## SOURCE TEXT
☆ ☆ ☆

# Use of N.Ireland sterling in UK



## Concert (26 Jun 2010)

Daughter flew to UK this morning for two days with college friends to visit Alton Towers.  She phoned me a while ago very upset to say that she cant use N Ireland sterling in the UK.  I bought the sterling for her in BOI yesterday and told the teller that she was visiting Alton in UK. She never asked me what kind of sterling I wanted and I never thought that there was any difference as I travel to the UK regularly myself to visit friends and never have a problem.  I realise that in some parts of UK they will not accept Scottish sterling.  Should teller have made me aware of this as it has upset her whole trip.  As a group of students I'm sure they dont have spare cash to give her and she can do nothing as its the week-end ?


----------



## mathepac (26 Jun 2010)

They are so thick and insular in parts of GB that even some banks  will not exchange "Ulster money" for sterling. They see them as different currencies, despite Lizzie's head, the words "Pounds Sterling", etc on the notes. All I can suggest is that some of her companions  exchange some sterling notes with her for her "Ulster money" to get her through the week-end.


----------



## ridcully (26 Jun 2010)

Northern Ireland notes are not classified as legal tender in Britain, they can be accepted as payment but the crucial fact is they don't have any legal obligation to, it is between the two parties involved.

In answer to your question, in my opinion it was not the teller's job to inform you that she could have a problem but it would have been helpful of her, assuming she had known.


----------



## Dirac (26 Jun 2010)

This seems to clarify the position of Northern Irish Sterling used in transactions in England:

[broken link removed]


----------



## Dirac (26 Jun 2010)

Don't know if it helps but she could buy a few low cost items from a shop/garage etc if they would accept the NI sterling and then the change she would get given would be English Sterling


----------



## Concert (26 Jun 2010)

Thanks for all answers.  Seemingly some of her sterling is UK and the remainder NI so she thinks if she uses it sparingly (not easy on a trip away) she will manage til Monday.  I will contact my bank to see why this happened as I did state where she was going.


----------



## bluemac (26 Jun 2010)

Yip I love that one, we always take a ntoe or 2 back to doncaster and they look at you like your mad.. 1 out of every 10 take it it is legal tender but no one ever sees it so they have no idea if its fake or not... so you carnt balme them pop into a bank and change it


----------



## seantheman (27 Jun 2010)

I love pulling into filling stations and getting a bottle of water, pull out Ulster bank stg and when they say they cant accept it, I ask what they want to do with the diesel i just filled. No-one has ever refused at that point. Likewise for restaurants.


----------



## Moral Ethos (28 Jun 2010)

The banks here should not be issuing NI notes to people who want sterling for the UK. 

A post office or bank on the mainland should accept them and exchange them for real currency.


----------



## deeobrien (28 Jun 2010)

I was in the UK recently and tried to change a £10 Ulster sterling note I had.  I went into a Halifax branch and they said they would only exchange notes for customers.

☆ ☆ ☆

## PROVIDED DATA
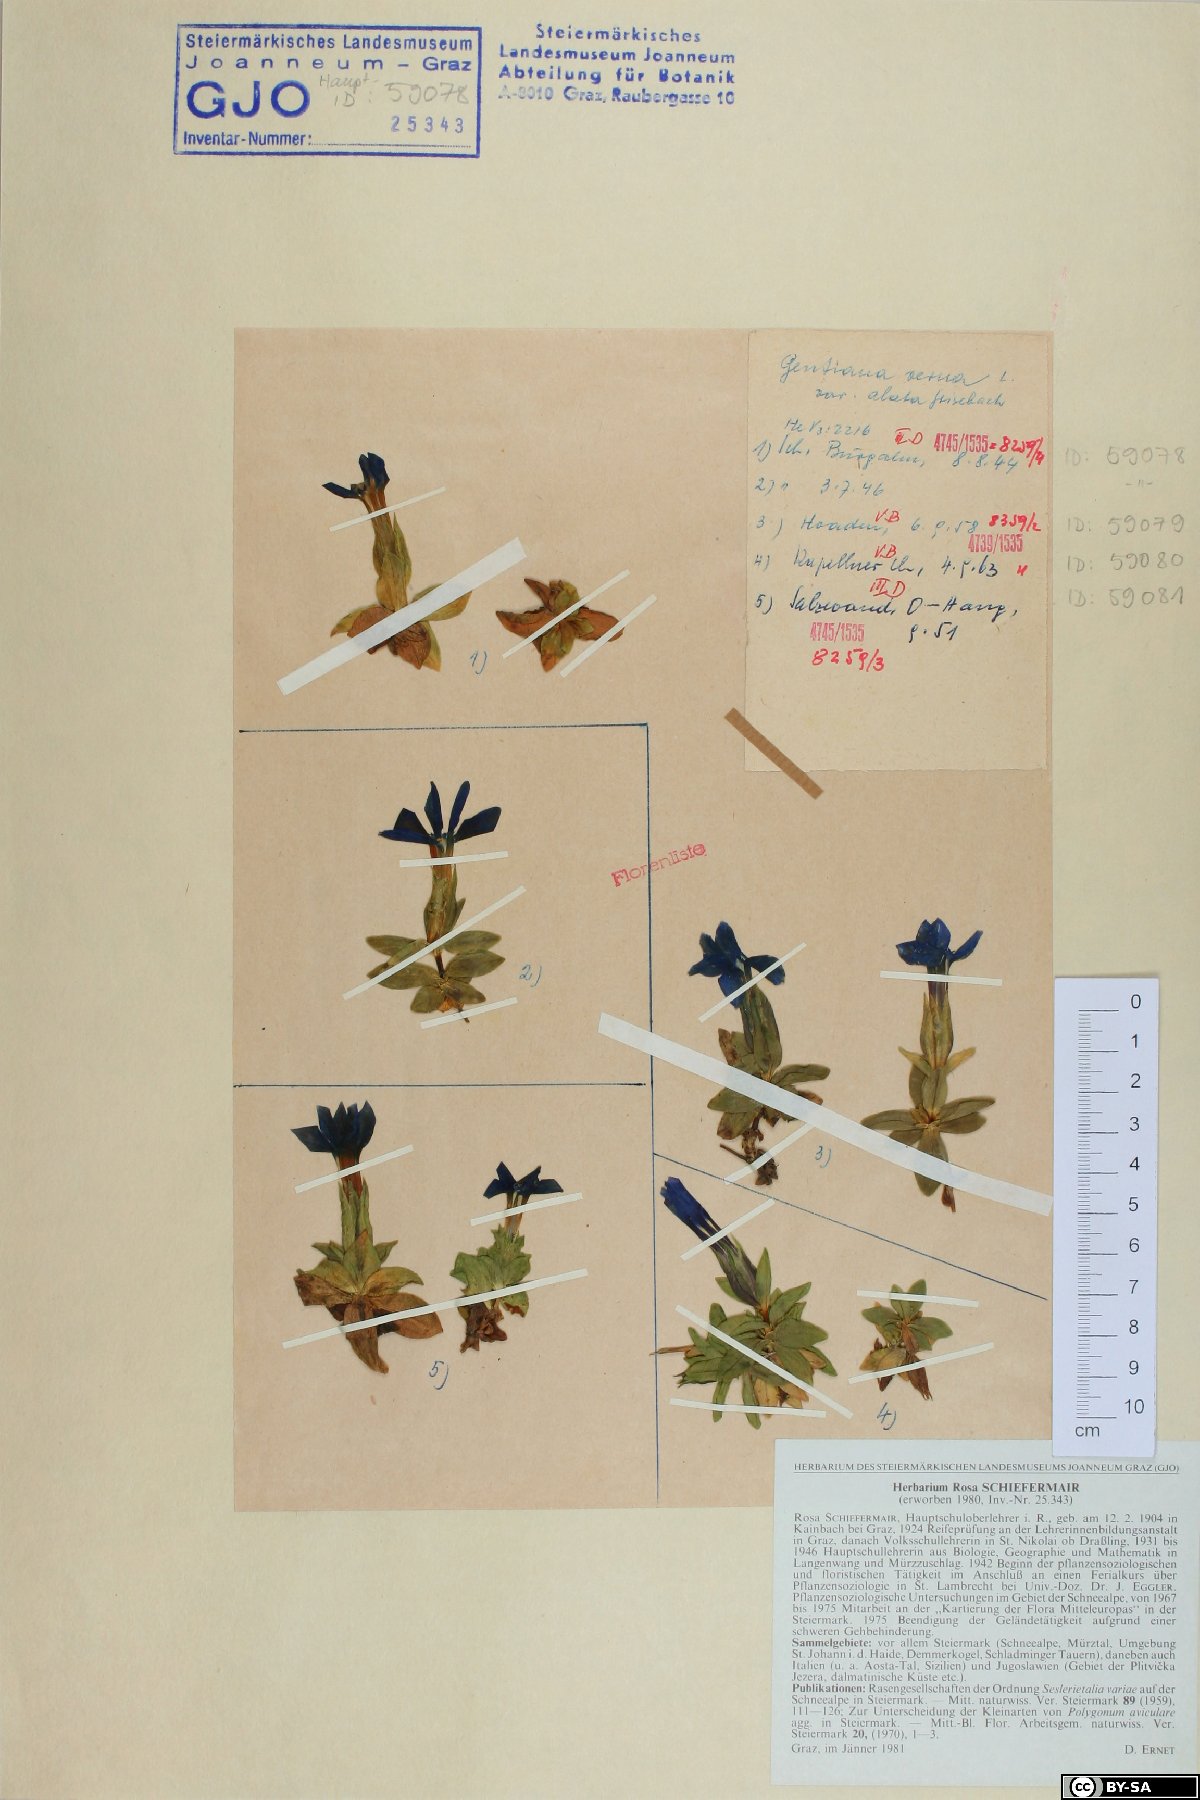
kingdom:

☆ ☆ ☆

## TASK TO CARRY OUT
Print the passage of the thread on Northern Ireland sterling starting with "## bluemac (26" and going on through "Likewise for restaurants.". The listing plays no part in this exercise.

## EXERCISE RESPONSE
## bluemac (26 Jun 2010)

Yip I love that one, we always take a ntoe or 2 back to doncaster and they look at you like your mad.. 1 out of every 10 take it it is legal tender but no one ever sees it so they have no idea if its fake or not... so you carnt balme them pop into a bank and change it


----------



## seantheman (27 Jun 2010)

I love pulling into filling stations and getting a bottle of water, pull out Ulster bank stg and when they say they cant accept it, I ask what they want to do with the diesel i just filled. No-one has ever refused at that point. Likewise for restaurants.